The success of Steve Martin's 'The Crow: New Songs for the Five-String Banjo,' (it won a Grammy and spent 31 weeks at No. 1 on the Billboard bluegrass album chart) must have gone to the entertainer's head. He plans to join his touring group, the Steep Canyon Rangers, in the studio in August to record a second album which he says will be "a little more blue grassy" and will once again focus on newly-created music. "There's no point for me not to do original compositions," Steve tells Billboard. "What do I do -- cover somebody else's song? That's ridiculous. They could get a better singer to do it. The only contribution I could make, really, is in the writing. And sometimes I think I'm at the limit, 'I can't write another song!', and then I go on vacation and pick up the banjo and write two songs."
The 64-year-old actor-writer-musician-comedian has already started previewing some of the new material at his live dates including 'Jubilation Day,' which, he says, is a possible title track for the new album.
"I couldn't be happier," says Steve. "To go from my living room saying, 'I think I'll do an album' to winning a Grammy is very exciting. And you have to remember it's a banjo record, so it's a little bit puzzling. I don't think it's selling on my name at this point; I think it's selling on the music ... which makes me proudest of all. I deeply believe in this music and the musicians.

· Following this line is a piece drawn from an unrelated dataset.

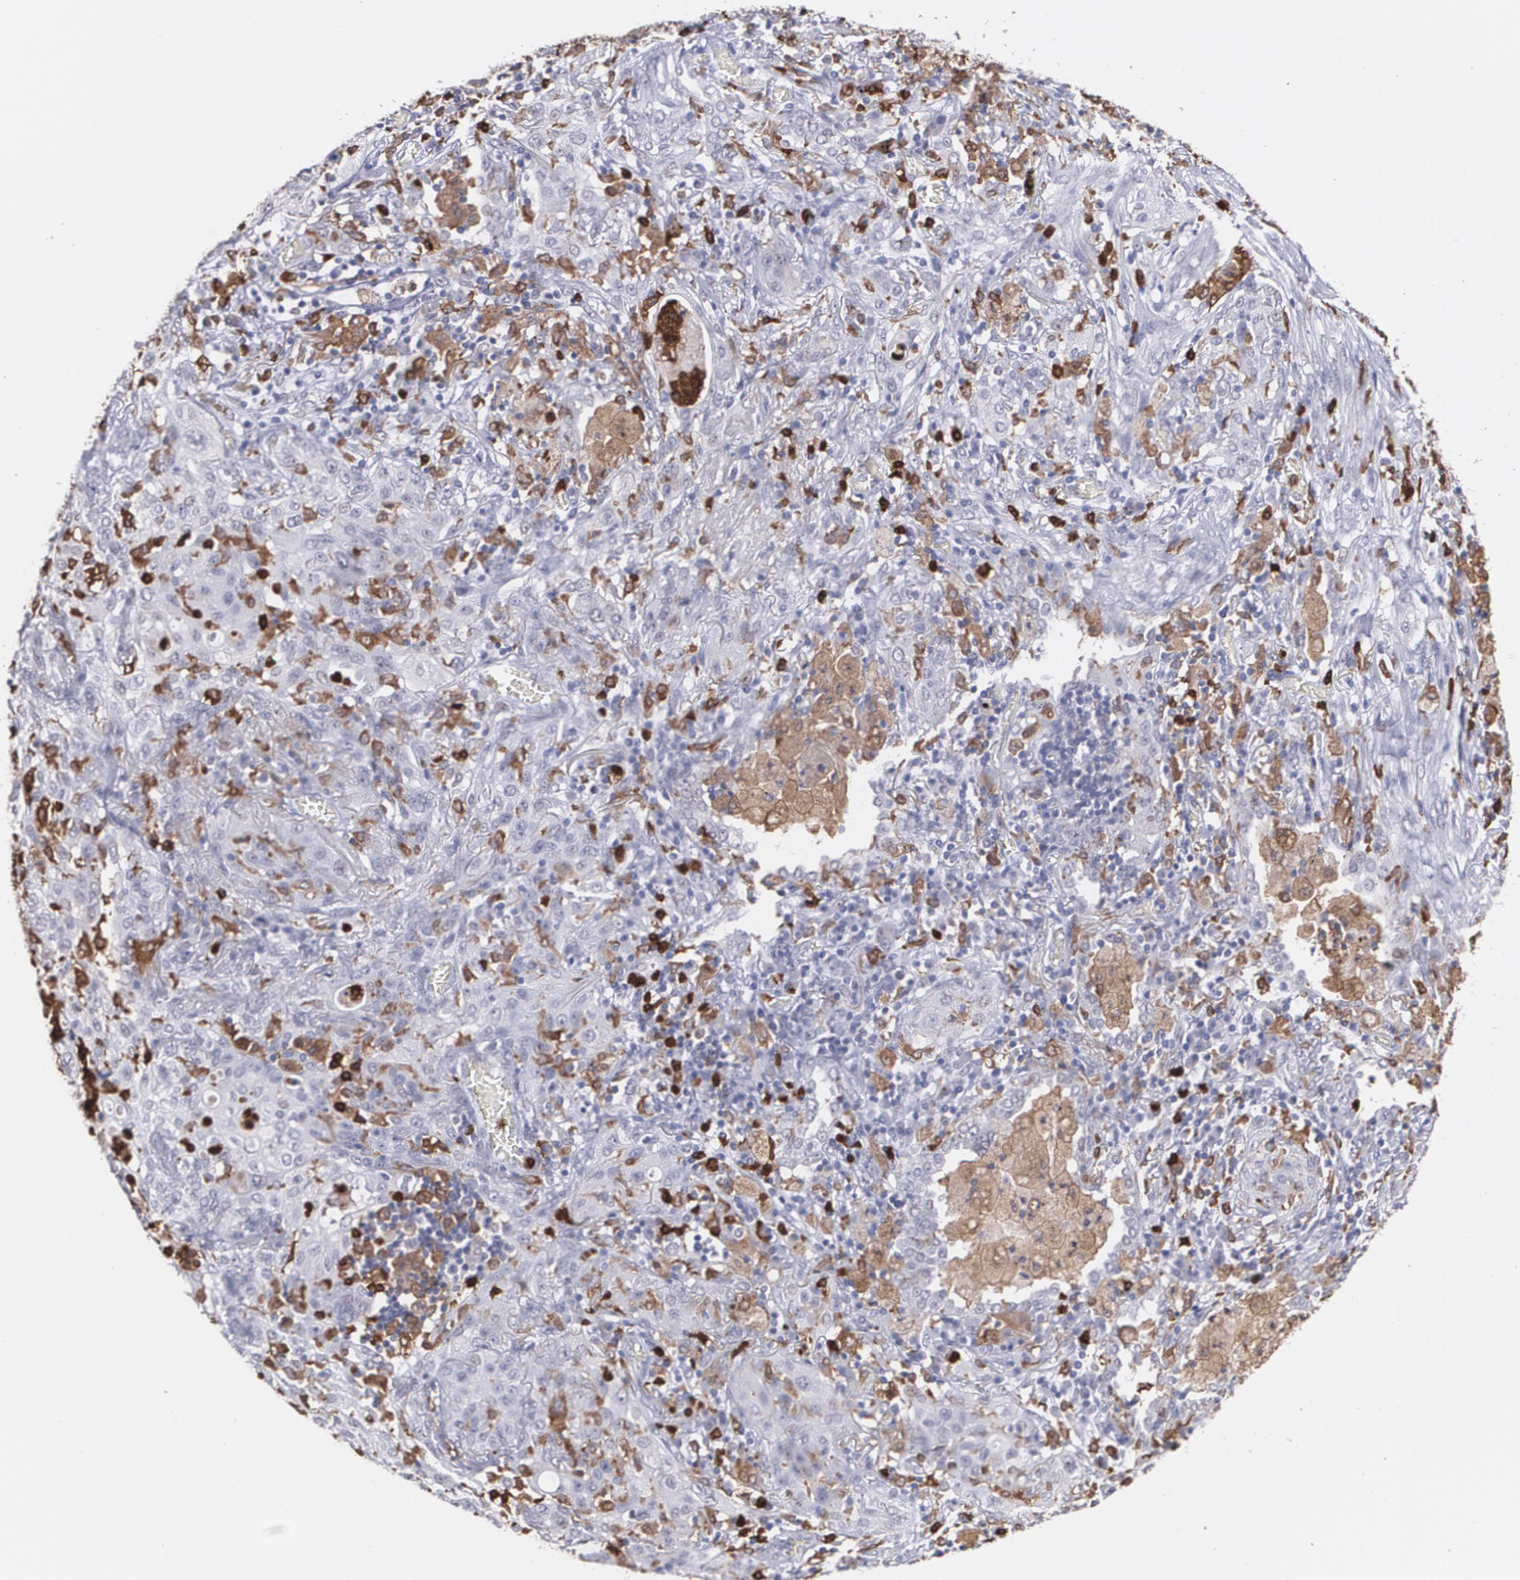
{"staining": {"intensity": "negative", "quantity": "none", "location": "none"}, "tissue": "lung cancer", "cell_type": "Tumor cells", "image_type": "cancer", "snomed": [{"axis": "morphology", "description": "Squamous cell carcinoma, NOS"}, {"axis": "topography", "description": "Lung"}], "caption": "The image demonstrates no staining of tumor cells in lung cancer (squamous cell carcinoma). (IHC, brightfield microscopy, high magnification).", "gene": "NCF2", "patient": {"sex": "female", "age": 47}}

They've been very kind, and they seem appreciative that the music is ... reaching an audience that the bluegrass world doesn't usually reach."

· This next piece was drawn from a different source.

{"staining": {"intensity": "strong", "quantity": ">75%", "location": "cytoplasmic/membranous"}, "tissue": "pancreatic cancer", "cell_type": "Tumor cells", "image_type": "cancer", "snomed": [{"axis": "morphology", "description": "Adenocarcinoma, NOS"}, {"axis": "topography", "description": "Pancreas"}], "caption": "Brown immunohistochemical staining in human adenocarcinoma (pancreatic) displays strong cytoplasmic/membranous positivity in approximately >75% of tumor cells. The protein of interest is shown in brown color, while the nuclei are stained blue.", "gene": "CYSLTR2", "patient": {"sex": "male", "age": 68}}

And of course, as a professional comedian, Steve deftly combines his love of the banjo with his flair for humor, telling one audience recently that he appreciates the instrument's "elements of sadness and melancholy -- like the expression on my agent's face when I told him I wanted to do a banjo tour."
As for the new music, Steve teases, "I'm going to write a song called 'Women Like to Slow Dance' but we're going to make it really fast."
Steve starts a new tour April 19 in Detroit and will play the Bonnaroo Music Festival on June 11 in Manchester, Tenn.